Biólogos conseguem acompanhar o desenvolvimento de novos ninhos da ave, uma das espécies mais ameaçadas do mundo. Filhote que se separou da família é levado para cativeiro

Augusto Pio - Especial para o Correio
postado em 26/08/2014 08:52
Uma das famílias acompanhadas desliza sobre as águas: geralmente, os filhotes vivem na companhia dos pais até os 8 meses
Belo Horizonte
; Desenvolvido pelo Instituto Terra Brasilis, o Programa Pato-Mergulhão conseguiu monitorar, na Serra da Canastra, em Minas Gerais, três ninhos da espécie e acompanhar o nascimento de 13 filhotes. Os números aparentemente modestos ganham grande significado quando se leva em conta que o animal é uma das 10 aves aquáticas mais ameaçadas do mundo, sendo extremamente rara atualmente.

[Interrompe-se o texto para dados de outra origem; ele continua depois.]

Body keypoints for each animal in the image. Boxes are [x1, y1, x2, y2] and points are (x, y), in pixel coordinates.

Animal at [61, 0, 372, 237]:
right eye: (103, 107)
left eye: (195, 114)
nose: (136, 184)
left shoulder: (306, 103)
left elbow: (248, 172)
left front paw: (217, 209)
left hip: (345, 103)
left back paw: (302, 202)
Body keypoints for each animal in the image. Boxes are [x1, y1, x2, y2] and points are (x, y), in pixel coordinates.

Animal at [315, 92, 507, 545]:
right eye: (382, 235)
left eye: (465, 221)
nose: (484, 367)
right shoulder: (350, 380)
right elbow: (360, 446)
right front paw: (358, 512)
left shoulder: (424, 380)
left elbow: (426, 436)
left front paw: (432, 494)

Além disso, durante a observação de um dos ninhos, a equipe de pesquisadores encontrou um filhote de pato-mergulhão que havia se separado da família logo depois de seu nascimento. A situação impôs aos biólogos um trabalho inédito para eles nos quase 13 anos de estudos sobre a espécie. Depois de avaliar como baixas as condições de sobrevivência do pequeno animal na natureza, eles optaram por encaminhá-lo para cativeiro, onde teria maior chance de sobreviver.

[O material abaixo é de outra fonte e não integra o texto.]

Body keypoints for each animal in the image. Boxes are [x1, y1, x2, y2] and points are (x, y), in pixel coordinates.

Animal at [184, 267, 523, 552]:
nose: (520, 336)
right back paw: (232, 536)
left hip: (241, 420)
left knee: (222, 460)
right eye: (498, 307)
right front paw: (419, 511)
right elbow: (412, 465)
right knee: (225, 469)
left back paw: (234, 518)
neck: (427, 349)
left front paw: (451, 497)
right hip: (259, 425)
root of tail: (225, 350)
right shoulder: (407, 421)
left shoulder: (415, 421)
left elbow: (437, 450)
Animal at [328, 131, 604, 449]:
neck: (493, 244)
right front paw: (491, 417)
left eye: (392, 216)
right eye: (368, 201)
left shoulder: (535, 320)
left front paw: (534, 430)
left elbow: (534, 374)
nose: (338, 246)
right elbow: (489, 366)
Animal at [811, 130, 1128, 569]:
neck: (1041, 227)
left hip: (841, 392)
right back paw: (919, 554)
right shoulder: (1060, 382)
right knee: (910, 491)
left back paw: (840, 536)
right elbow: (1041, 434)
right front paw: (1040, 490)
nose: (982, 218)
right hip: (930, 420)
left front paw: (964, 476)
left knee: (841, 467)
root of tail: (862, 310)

Levada para o Zooparque Itatiba, no estado de São Paulo, conforme estabelecido pelo Plano de Ação para a Conservação da espécie, a ave está se desenvolvendo bem, ganhando peso e sendo acompanhada de perto por profissionais. Essa é a segunda vez que um indivíduo da espécie é criado fora do ambiente natural. Em 2011, um casal de patos-mergulhões nasceu em cativeiro em Poços de Caldas (MG). Com o apoio do Terra Brasilis e autorização do ICMBio, os ovos foram coletados na Serra da Canastra e levados para uma incubadora artificial. O nascimento sob proteção humana nunca havia sido registrado em todo o mundo.

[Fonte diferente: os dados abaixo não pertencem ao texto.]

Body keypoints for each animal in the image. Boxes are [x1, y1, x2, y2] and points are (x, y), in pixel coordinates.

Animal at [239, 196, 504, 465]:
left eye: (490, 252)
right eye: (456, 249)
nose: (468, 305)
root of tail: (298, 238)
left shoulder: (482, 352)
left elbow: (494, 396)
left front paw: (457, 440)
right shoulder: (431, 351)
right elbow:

Lívia Lins, bióloga e coordenadora do Programa Pato-Mergulhão, conta que o Instituto Terra Brasilis, criado em 1998 e presidido por Sônia Rigueira, tem uma base de campo na cidade de São Roque de Minas, na Serra da Canastra, que abriga a equipe de pesquisadores. Como parte dos estudos, durante todo o ano, os pesquisadores fazem o monitoramento da espécie nos rios da região, visando a conhecer seus hábitos e localizar novos territórios em diferentes rios. No período da reprodução da ave, a equipe se dedica à busca e ao monitoramento de ninhos. ;Como o pato-mergulhão usa cavidades nas margens dos rios para fazer seu ninho, muitas vezes em locais de difícil acesso, a localização demanda um intenso levantamento. Os rios são percorridos em parte a pé, em parte com o uso de caiaque;, explica Lins.